Please copy the listing below word for word, from its first line through the line holding "Read this box", inclusive.

| INFORMATION SUPPLIED |
• • • • •

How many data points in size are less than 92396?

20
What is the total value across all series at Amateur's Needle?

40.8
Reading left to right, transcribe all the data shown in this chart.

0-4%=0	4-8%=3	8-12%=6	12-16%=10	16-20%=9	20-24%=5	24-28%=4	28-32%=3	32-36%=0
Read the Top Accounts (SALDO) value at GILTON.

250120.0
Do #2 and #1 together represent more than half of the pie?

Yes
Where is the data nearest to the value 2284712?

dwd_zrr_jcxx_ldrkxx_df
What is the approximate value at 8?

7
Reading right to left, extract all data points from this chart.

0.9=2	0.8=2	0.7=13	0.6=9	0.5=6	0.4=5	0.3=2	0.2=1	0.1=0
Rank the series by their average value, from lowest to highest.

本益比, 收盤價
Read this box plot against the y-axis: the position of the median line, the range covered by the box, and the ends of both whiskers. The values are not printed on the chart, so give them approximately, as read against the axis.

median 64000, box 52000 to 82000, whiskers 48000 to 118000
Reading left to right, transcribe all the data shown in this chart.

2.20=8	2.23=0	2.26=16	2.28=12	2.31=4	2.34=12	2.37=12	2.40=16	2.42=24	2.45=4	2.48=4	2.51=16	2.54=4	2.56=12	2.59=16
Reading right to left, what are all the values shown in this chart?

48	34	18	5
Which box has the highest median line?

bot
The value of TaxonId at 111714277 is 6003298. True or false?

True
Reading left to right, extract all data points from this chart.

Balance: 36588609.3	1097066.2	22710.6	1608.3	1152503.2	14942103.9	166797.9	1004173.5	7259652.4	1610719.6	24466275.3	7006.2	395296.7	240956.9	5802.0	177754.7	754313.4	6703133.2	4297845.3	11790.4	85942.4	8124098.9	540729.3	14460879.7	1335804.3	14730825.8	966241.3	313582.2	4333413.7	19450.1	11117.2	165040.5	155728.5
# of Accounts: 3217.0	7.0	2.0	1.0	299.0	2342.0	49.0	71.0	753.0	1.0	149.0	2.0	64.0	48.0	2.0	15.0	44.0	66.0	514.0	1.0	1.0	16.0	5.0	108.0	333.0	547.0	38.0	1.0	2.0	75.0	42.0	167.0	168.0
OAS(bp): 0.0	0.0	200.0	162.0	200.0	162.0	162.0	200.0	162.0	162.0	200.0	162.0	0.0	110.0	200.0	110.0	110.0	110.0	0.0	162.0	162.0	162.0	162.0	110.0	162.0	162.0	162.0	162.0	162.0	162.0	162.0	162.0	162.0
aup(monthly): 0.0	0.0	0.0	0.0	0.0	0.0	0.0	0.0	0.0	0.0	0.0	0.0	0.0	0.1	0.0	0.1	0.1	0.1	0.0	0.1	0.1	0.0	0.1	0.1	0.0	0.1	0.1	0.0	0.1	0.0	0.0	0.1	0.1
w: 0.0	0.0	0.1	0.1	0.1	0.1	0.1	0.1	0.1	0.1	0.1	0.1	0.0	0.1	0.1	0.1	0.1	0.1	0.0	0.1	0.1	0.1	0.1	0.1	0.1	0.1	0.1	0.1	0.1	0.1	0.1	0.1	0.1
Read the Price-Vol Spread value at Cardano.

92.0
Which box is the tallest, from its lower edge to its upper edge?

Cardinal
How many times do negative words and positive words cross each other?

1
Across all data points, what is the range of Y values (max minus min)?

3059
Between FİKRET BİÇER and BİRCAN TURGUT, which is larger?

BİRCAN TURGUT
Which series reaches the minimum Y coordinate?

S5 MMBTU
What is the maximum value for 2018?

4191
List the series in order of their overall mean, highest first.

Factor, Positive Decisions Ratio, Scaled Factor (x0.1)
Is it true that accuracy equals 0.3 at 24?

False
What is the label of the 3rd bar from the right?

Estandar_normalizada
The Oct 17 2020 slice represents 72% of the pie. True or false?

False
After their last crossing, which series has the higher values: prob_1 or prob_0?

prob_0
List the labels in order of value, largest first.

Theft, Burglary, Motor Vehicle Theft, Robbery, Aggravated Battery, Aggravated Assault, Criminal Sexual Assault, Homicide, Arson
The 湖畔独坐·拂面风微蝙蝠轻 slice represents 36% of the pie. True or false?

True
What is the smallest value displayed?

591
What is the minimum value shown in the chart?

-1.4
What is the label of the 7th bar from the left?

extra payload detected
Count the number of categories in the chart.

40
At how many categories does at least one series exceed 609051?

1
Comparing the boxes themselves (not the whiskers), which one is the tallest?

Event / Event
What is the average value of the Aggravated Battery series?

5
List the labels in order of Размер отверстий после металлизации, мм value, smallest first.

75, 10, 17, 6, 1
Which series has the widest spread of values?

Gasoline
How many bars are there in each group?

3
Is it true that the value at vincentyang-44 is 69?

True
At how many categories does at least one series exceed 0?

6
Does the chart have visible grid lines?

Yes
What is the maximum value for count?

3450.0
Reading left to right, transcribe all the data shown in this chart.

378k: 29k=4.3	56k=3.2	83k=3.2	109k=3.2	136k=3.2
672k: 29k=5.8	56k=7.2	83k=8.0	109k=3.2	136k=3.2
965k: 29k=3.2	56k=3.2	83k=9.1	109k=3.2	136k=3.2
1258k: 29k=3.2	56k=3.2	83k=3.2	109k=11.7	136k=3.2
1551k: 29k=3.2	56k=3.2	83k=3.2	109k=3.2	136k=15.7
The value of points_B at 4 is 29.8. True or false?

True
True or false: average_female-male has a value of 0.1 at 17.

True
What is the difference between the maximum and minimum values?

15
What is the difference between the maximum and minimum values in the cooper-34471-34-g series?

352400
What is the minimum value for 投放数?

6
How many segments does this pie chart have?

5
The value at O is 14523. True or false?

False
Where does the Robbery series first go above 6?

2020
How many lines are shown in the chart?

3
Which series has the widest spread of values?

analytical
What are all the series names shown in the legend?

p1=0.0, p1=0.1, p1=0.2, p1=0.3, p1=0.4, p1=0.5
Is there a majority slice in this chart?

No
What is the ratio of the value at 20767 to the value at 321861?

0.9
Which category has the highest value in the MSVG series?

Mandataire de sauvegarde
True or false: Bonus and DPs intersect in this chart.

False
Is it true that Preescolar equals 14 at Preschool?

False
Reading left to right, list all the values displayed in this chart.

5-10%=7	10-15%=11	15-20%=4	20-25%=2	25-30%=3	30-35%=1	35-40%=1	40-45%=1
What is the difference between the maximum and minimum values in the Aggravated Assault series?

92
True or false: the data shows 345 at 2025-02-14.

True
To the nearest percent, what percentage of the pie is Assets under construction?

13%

• • • • •

| FINISHED EXERCISE |
How many data points in size are less than 92396?

20
What is the total value across all series at Amateur's Needle?

40.8
Reading left to right, transcribe all the data shown in this chart.

0-4%=0	4-8%=3	8-12%=6	12-16%=10	16-20%=9	20-24%=5	24-28%=4	28-32%=3	32-36%=0
Read the Top Accounts (SALDO) value at GILTON.

250120.0
Do #2 and #1 together represent more than half of the pie?

Yes
Where is the data nearest to the value 2284712?

dwd_zrr_jcxx_ldrkxx_df
What is the approximate value at 8?

7
Reading right to left, extract all data points from this chart.

0.9=2	0.8=2	0.7=13	0.6=9	0.5=6	0.4=5	0.3=2	0.2=1	0.1=0
Rank the series by their average value, from lowest to highest.

本益比, 收盤價
Read this box plot against the y-axis: the position of the median line, the range covered by the box, and the ends of both whiskers. The values are not printed on the chart, so give them approximately, as read against the axis.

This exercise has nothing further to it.